Longitudinal follow-up in RP03, RP04, and RP05, displaying the progression from the initial baseline visit to the most recent follow-up. (A) Baseline and follow-up en face images at the ISOS-EZ band and the corresponding ROIs (red) selected for OS length and ORG analysis. Maps of OS length and ORG are shown in (B) and (C) respectively. Their corresponding color bars denote the variation in OS length and ORG response amplitude. Yellow dashed lines and arrows indicate the same location for reference across follow-ups.

Figure 4.

Comparison of biomarkers for detecting RP disease progression. (A) The ORG maps are divided into regions-of-interest (ROIs) (white circles) to allow regional comparison of photoreceptor dysfunction.
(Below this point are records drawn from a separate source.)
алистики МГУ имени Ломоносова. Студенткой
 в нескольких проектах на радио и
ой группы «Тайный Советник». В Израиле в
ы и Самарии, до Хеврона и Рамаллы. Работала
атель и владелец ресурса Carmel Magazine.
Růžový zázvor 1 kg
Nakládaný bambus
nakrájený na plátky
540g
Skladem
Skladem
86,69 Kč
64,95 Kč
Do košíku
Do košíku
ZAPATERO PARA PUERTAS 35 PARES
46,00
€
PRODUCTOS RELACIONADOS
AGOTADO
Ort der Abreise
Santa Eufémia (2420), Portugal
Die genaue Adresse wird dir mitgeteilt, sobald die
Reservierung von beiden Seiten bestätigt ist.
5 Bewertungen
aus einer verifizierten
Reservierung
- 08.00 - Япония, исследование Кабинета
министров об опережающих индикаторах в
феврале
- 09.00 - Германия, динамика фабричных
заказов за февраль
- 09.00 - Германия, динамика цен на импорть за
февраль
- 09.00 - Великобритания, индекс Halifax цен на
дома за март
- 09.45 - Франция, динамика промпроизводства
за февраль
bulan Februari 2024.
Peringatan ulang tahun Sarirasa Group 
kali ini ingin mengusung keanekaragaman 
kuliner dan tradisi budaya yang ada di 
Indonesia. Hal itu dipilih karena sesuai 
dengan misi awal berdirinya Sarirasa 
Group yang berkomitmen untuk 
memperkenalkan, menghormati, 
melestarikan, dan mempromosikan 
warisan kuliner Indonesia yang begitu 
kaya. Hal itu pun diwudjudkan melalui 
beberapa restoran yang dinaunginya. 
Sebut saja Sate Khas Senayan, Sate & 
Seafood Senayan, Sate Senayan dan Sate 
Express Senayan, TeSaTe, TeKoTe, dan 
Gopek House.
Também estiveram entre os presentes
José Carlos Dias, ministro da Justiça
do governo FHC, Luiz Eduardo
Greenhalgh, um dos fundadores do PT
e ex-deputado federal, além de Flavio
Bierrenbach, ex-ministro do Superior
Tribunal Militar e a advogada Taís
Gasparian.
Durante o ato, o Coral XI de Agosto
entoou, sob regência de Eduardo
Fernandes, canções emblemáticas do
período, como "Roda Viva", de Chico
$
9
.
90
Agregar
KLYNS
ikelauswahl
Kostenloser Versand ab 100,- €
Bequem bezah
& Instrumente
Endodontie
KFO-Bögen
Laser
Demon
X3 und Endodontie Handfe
ORGedge and ORGcent are derived from ROIs at the border of the healthy island and in the central fovea, respectively, while ORGtot is obtained from the entire ORG map. The fovea is indicated by a red star. (B) Comparison of regional metrics derived from ORG, including ORGtot, ORGedge, and ORGcent. (C) Corresponding metrics from OS length, including OSLtot, OSLedge, and OSLcent in (C). (D) Scatter and bar plots showing the percentage reduction in ORGedge amplitude over time for the five RP patients, with pink and purple shades representing the first and second follow-up visits, respectively. Connecting lines illustrate ORG changes for the same imaged location across the different follow-ups. Statistical significance values obtained from the Wilcoxon signed-rank test are noted for (D).

Figure 5.

Comparison between ORGedge, OS length, and EZ-width for the five RP patients. Statistical significance values obtained from the Wilcoxon signed-rank test are noted in the plot.